Fifth, unlike mandated medicine, abortion laws concern what medical procedures you are *not* allowed to have, i.e., while it is an encroachment on a woman’s bodily autonomy, it is not the technocratic state forcing something *into* it, but rather letting nature run its course. That does not make it fair, but take that up with God, nature or biology (whatever organizing entity you deem responsible) that it is solely women who bear this burden.
Finally, once you open the door to mandated medicine, you’ll need criteria for safety and efficacy. Even if we created a hypothetical perfectly safe and effective mRNA covid vaccine, how do we know the next flu vaccine will be equally so? As we’ve seen not only in the last two years, but throughout the decades of large pharma drug development, those determining the safety and efficacy of a particular medicine are often captured by industry, incompetent, or, at a minimum, fallible. To green-light mandates even for safe and effective medicines is to open the door to atrocities because there is no practical way to separate interested and powerful parties from influencing the process. Persuasion, not coercion, then is the only ethical way for the state to encourage uptake of medicines it deems in the interest of public health.

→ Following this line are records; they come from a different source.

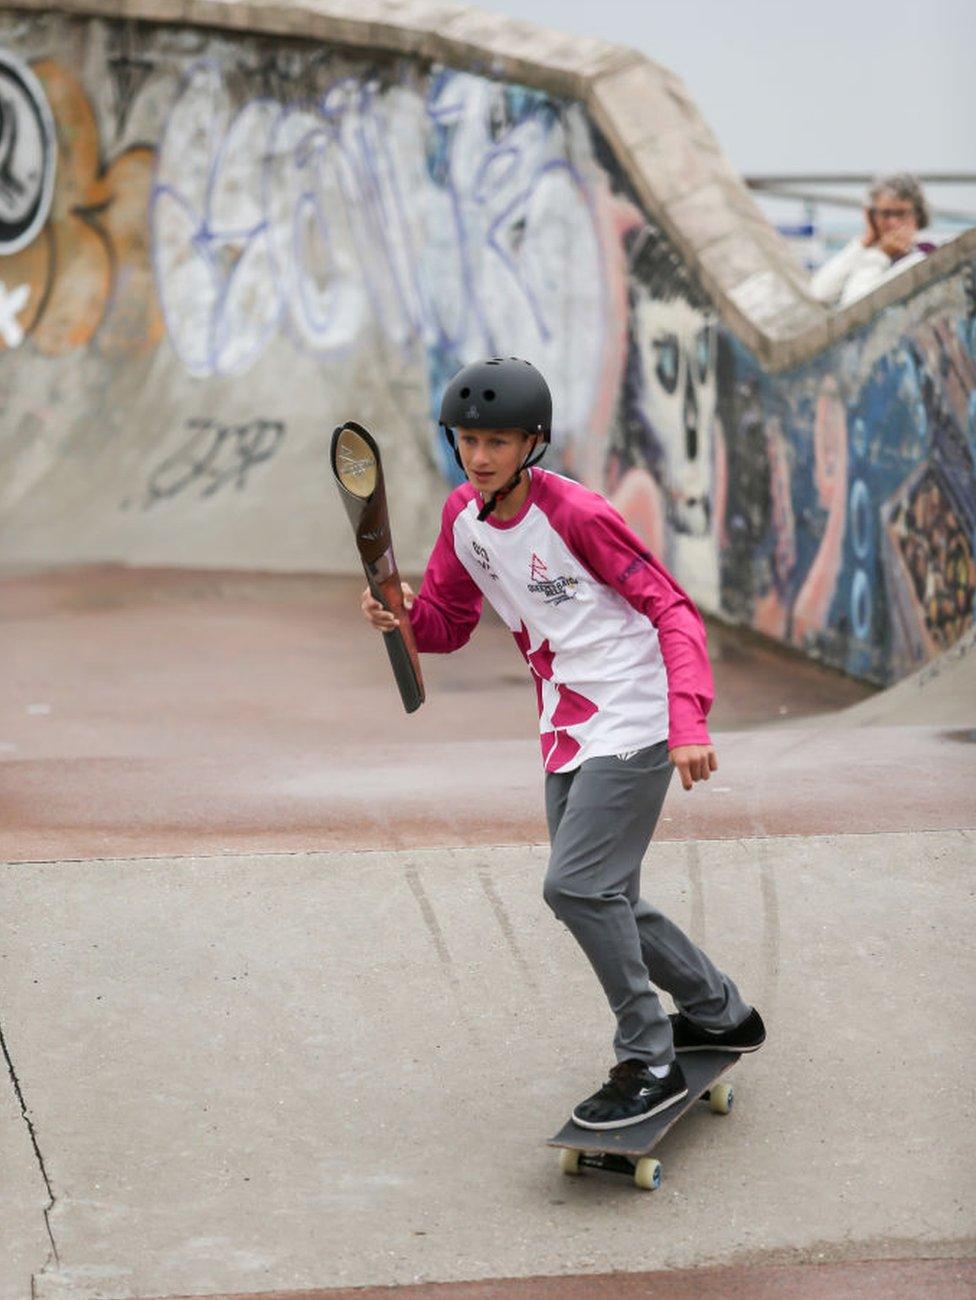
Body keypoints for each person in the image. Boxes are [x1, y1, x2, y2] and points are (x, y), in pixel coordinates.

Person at [360, 357, 765, 1130]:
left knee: (575, 887)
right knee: (608, 895)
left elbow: (673, 610)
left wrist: (688, 721)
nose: (480, 458)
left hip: (637, 714)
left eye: (499, 442)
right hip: (567, 724)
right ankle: (720, 1011)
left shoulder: (576, 515)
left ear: (532, 443)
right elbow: (447, 627)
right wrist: (403, 615)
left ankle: (647, 1058)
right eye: (468, 440)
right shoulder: (464, 519)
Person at [810, 173, 935, 308]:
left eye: (901, 213)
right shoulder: (867, 255)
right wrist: (865, 243)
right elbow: (819, 293)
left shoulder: (924, 257)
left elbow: (856, 306)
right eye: (885, 214)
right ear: (872, 216)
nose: (893, 222)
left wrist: (880, 255)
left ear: (918, 215)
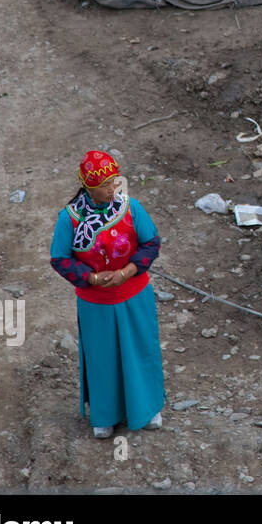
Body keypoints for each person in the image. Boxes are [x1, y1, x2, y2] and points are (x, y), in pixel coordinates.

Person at [49, 150, 166, 439]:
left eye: (115, 181)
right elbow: (60, 259)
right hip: (96, 302)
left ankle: (147, 408)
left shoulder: (130, 208)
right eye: (106, 185)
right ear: (88, 186)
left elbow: (151, 242)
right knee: (103, 356)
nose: (113, 188)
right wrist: (91, 277)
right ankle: (105, 414)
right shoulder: (70, 219)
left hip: (135, 294)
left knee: (141, 349)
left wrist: (127, 271)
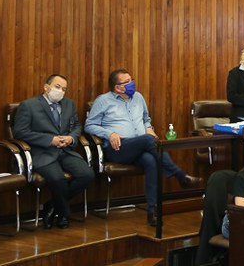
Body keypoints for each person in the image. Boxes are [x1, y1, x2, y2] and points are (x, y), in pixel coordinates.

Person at [85, 69, 202, 226]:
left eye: (131, 79)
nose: (132, 84)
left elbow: (146, 119)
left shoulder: (138, 97)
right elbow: (89, 125)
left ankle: (152, 211)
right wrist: (109, 134)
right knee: (148, 140)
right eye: (127, 82)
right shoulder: (103, 101)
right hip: (118, 149)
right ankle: (180, 175)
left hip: (140, 147)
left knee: (151, 161)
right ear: (117, 87)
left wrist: (148, 128)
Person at [12, 74, 94, 229]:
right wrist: (49, 140)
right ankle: (64, 215)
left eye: (64, 89)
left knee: (87, 175)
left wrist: (71, 138)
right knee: (57, 179)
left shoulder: (69, 104)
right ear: (46, 87)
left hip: (65, 151)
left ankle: (52, 205)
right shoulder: (29, 105)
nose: (61, 91)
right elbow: (20, 132)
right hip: (42, 153)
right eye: (57, 87)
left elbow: (76, 125)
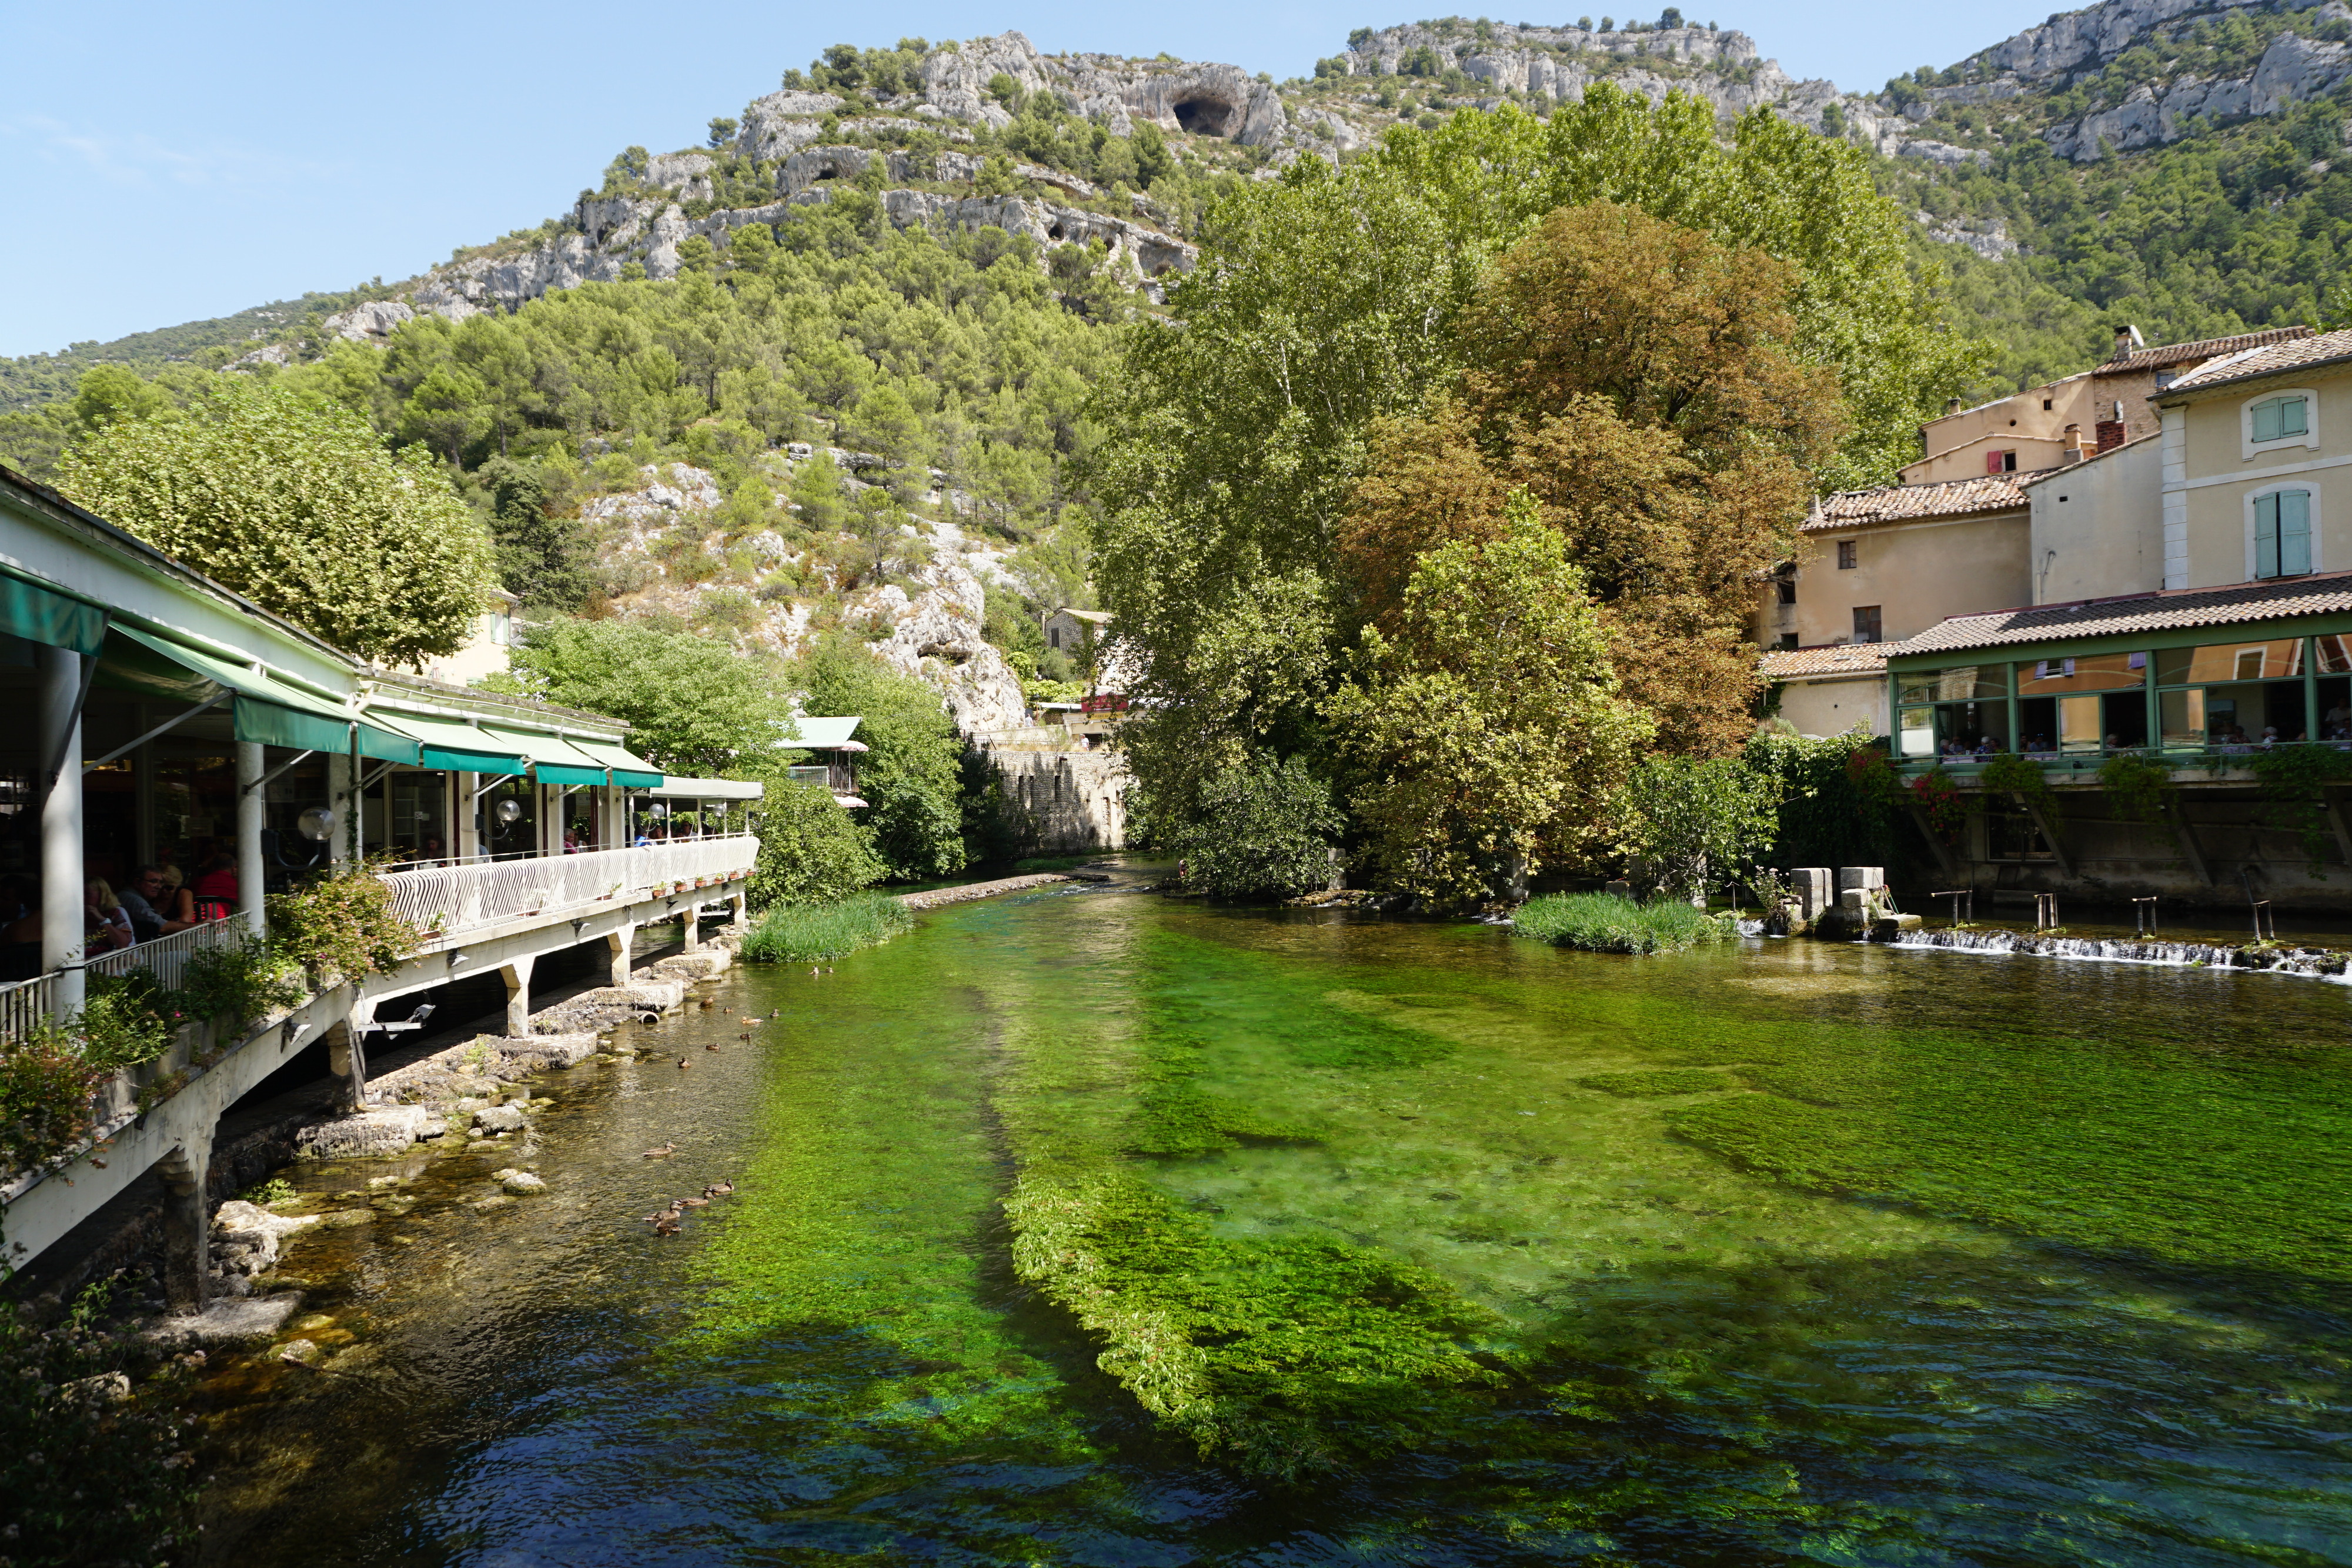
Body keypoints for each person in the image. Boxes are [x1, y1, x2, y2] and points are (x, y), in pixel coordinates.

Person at [121, 865, 198, 942]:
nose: (160, 888)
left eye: (169, 887)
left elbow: (185, 920)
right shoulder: (137, 900)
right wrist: (199, 925)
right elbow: (161, 927)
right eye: (154, 882)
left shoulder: (183, 893)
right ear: (137, 882)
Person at [83, 878, 133, 955]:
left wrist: (102, 920)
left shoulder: (114, 912)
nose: (83, 898)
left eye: (87, 894)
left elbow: (123, 943)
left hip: (111, 961)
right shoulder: (78, 914)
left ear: (102, 895)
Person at [189, 851, 239, 921]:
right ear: (233, 868)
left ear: (213, 867)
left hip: (199, 925)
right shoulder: (237, 885)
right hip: (228, 925)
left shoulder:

The abortion debate then surely touches on personal autonomy — and no matter the rights of the unborn at the point of personhood, one should not be dismissive of the real incursion into the bodily autonomy of the mother. But while there is overlap in this discussion, the issues are far from identical. Abortion directly involves the life of the prospective child, while the harms from not vaccinating are theoretical, impractical to police and beyond the scope of the state’s authority.
One of the gravest wrongs the last two years, in my opinion, was not women with healthy eight-month pregnancies unable to change their minds, but many of those same women coerced to take medicine they didn’t want in order to keep their jobs.
I appreciate these arguments, especially the point regarding the difference between mandating a substance going INTO my body versus prohibiting a proceedure which does absolute harm (i.e. death) to another. Another point along these lines is the fact that my potential for harboring a virus or bacteria that MAY harm another is many thousands of times less absolute risk to any particular individual than the stated intention of abortion, which is to unequivocally end the life of a specific human being (absolute risk = 100%).